I would like the entries transcribed word for word, please, with the pictures removed.

*** Opening of Data for the task ***

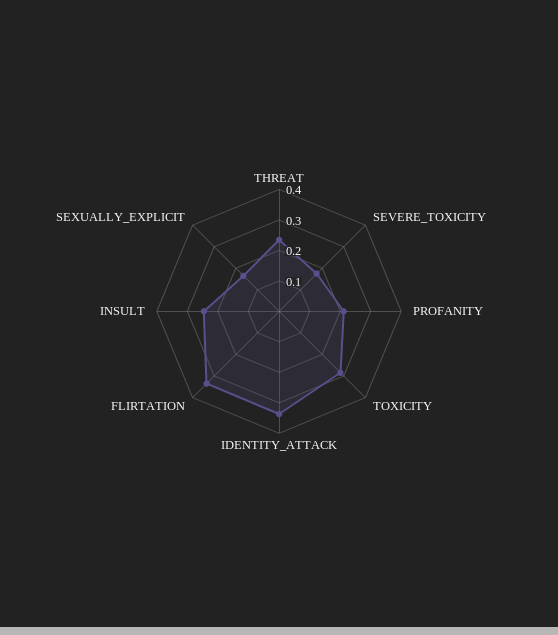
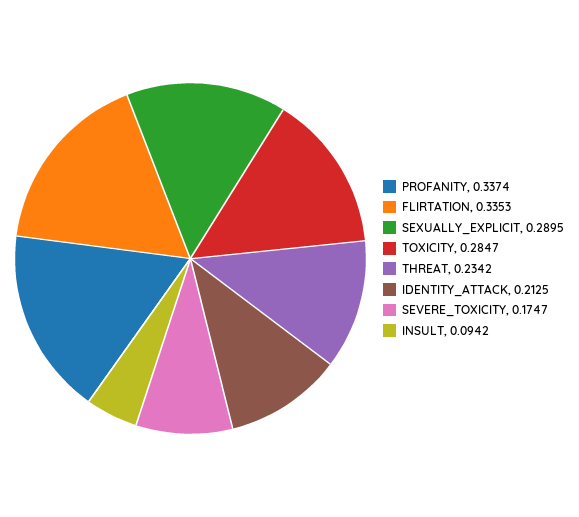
  {
    "THREAT": 0.2342,
    "SEVERE_TOXICITY": 0.1747,
-   "PROFANITY": 0.2,
+   "PROFANITY": 0.3374,
    "TOXICITY": 0.2847,
-   "IDENTITY_ATTACK": 0.35,
+   "IDENTITY_ATTACK": 0.2125,
    "FLIRTATION": 0.3353,
-   "INSULT": 0.25,
+   "INSULT": 0.0942,
-   "SEXUALLY_EXPLICIT": 0.15
+   "SEXUALLY_EXPLICIT": 0.2895
  }

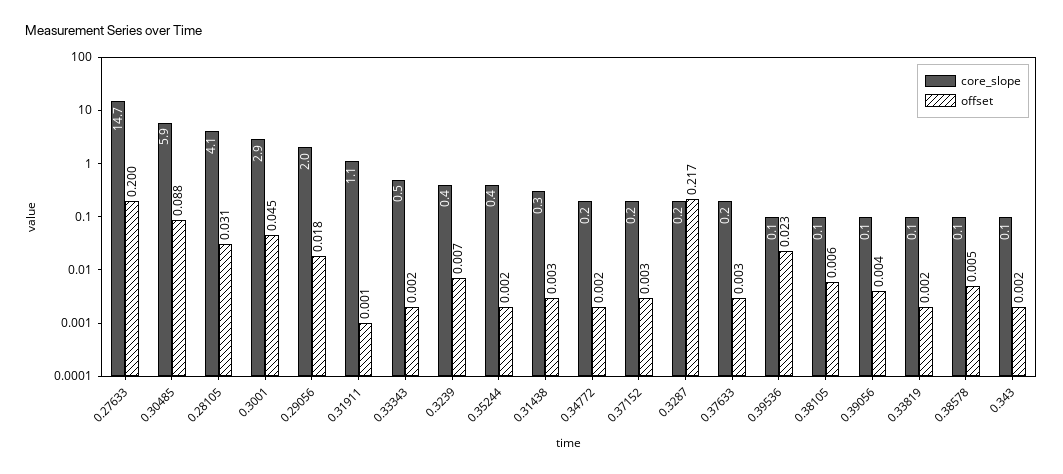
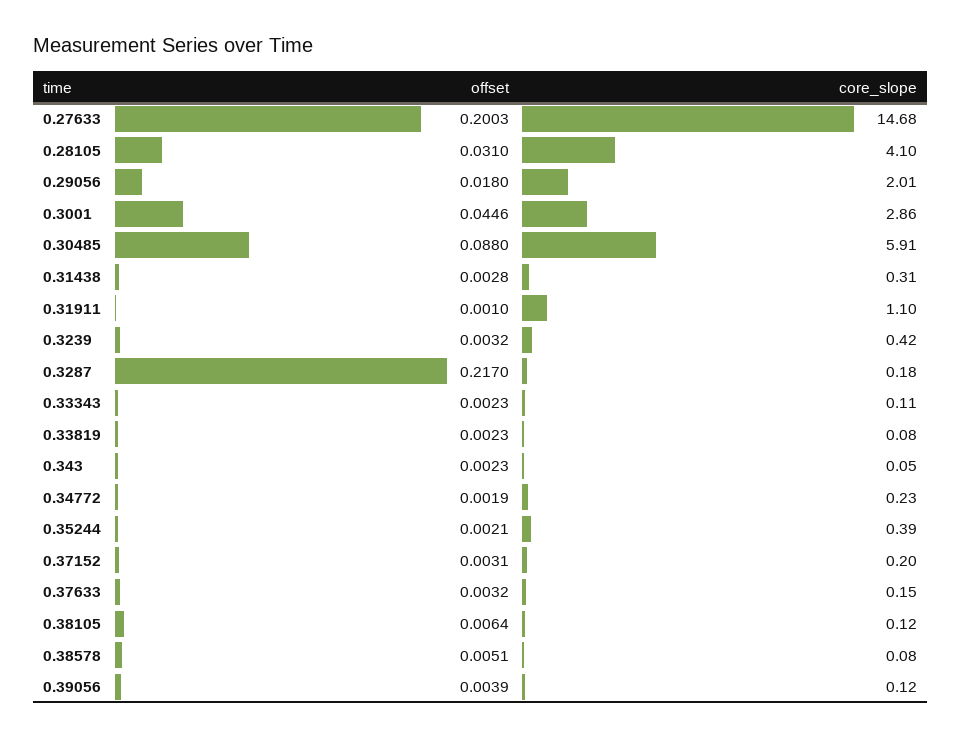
  {
    "core_slope": {
      "0.27633": 14.68,
      "0.30485": 5.91,
      "0.28105": 4.1,
      "0.3001": 2.86,
      "0.29056": 2.01,
      "0.31911": 1.1,
-     "0.33343": 0.5,
+     "0.33343": 0.11,
      "0.3239": 0.42,
      "0.35244": 0.39,
      "0.31438": 0.31,
      "0.34772": 0.23,
      "0.37152": 0.2,
      "0.3287": 0.18,
      "0.37633": 0.15,
-     "0.39536": 0.1,
      "0.38105": 0.12,
      "0.39056": 0.12,
      "0.33819": 0.08,
      "0.38578": 0.08,
      "0.343": 0.05
    },
    "offset": {
      "0.27633": 0.2003,
      "0.30485": 0.088,
      "0.28105": 0.031,
      "0.3001": 0.0446,
      "0.29056": 0.018,
      "0.31911": 0.001,
      "0.33343": 0.0023,
-     "0.3239": 0.007,
+     "0.3239": 0.0032,
      "0.35244": 0.0021,
      "0.31438": 0.0028,
      "0.34772": 0.0019,
      "0.37152": 0.0031,
      "0.3287": 0.217,
      "0.37633": 0.0032,
-     "0.39536": 0.023,
      "0.38105": 0.0064,
      "0.39056": 0.0039,
      "0.33819": 0.0023,
      "0.38578": 0.0051,
      "0.343": 0.0023
    }
  }

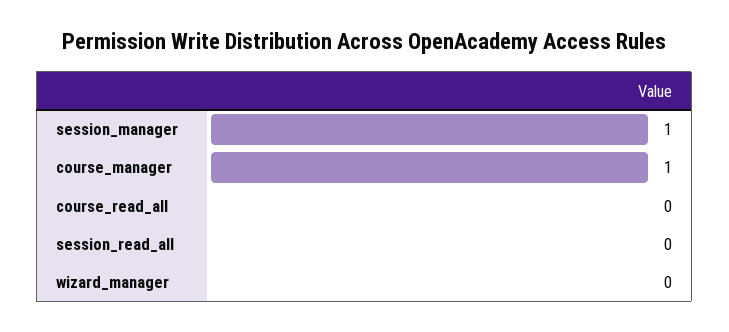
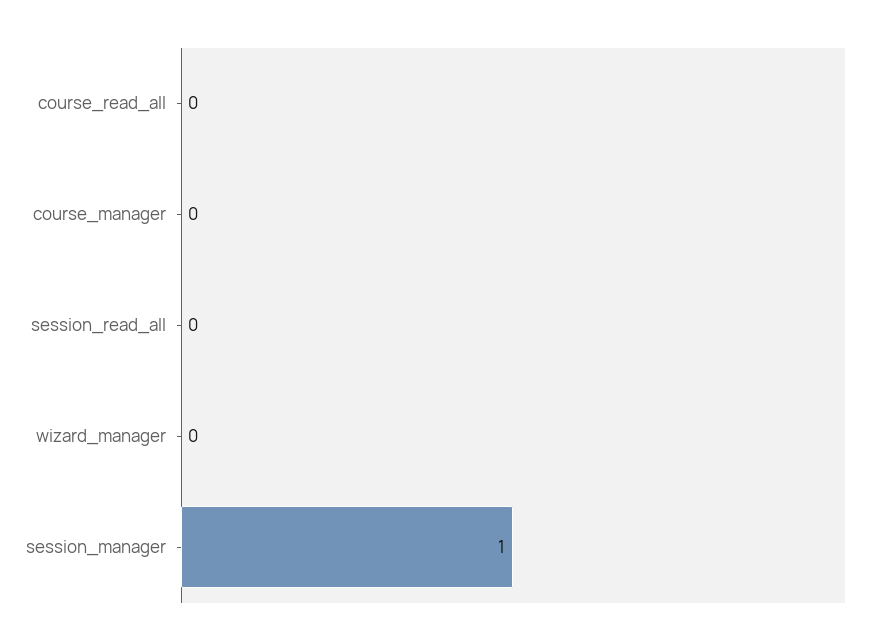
  {
    "session_manager": 1,
-   "course_manager": 1,
+   "course_manager": 0,
    "course_read_all": 0,
    "session_read_all": 0,
    "wizard_manager": 0
  }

*** Close of Data for the task ***

## [Written reply]
  {
    "THREAT": 0.2342,
    "SEVERE_TOXICITY": 0.1747,
-   "PROFANITY": 0.2,
+   "PROFANITY": 0.3374,
    "TOXICITY": 0.2847,
-   "IDENTITY_ATTACK": 0.35,
+   "IDENTITY_ATTACK": 0.2125,
    "FLIRTATION": 0.3353,
-   "INSULT": 0.25,
+   "INSULT": 0.0942,
-   "SEXUALLY_EXPLICIT": 0.15
+   "SEXUALLY_EXPLICIT": 0.2895
  }

  {
    "core_slope": {
      "0.27633": 14.68,
      "0.30485": 5.91,
      "0.28105": 4.1,
      "0.3001": 2.86,
      "0.29056": 2.01,
      "0.31911": 1.1,
-     "0.33343": 0.5,
+     "0.33343": 0.11,
      "0.3239": 0.42,
      "0.35244": 0.39,
      "0.31438": 0.31,
      "0.34772": 0.23,
      "0.37152": 0.2,
      "0.3287": 0.18,
      "0.37633": 0.15,
-     "0.39536": 0.1,
      "0.38105": 0.12,
      "0.39056": 0.12,
      "0.33819": 0.08,
      "0.38578": 0.08,
      "0.343": 0.05
    },
    "offset": {
      "0.27633": 0.2003,
      "0.30485": 0.088,
      "0.28105": 0.031,
      "0.3001": 0.0446,
      "0.29056": 0.018,
      "0.31911": 0.001,
      "0.33343": 0.0023,
-     "0.3239": 0.007,
+     "0.3239": 0.0032,
      "0.35244": 0.0021,
      "0.31438": 0.0028,
      "0.34772": 0.0019,
      "0.37152": 0.0031,
      "0.3287": 0.217,
      "0.37633": 0.0032,
-     "0.39536": 0.023,
      "0.38105": 0.0064,
      "0.39056": 0.0039,
      "0.33819": 0.0023,
      "0.38578": 0.0051,
      "0.343": 0.0023
    }
  }

  {
    "session_manager": 1,
-   "course_manager": 1,
+   "course_manager": 0,
    "course_read_all": 0,
    "session_read_all": 0,
    "wizard_manager": 0
  }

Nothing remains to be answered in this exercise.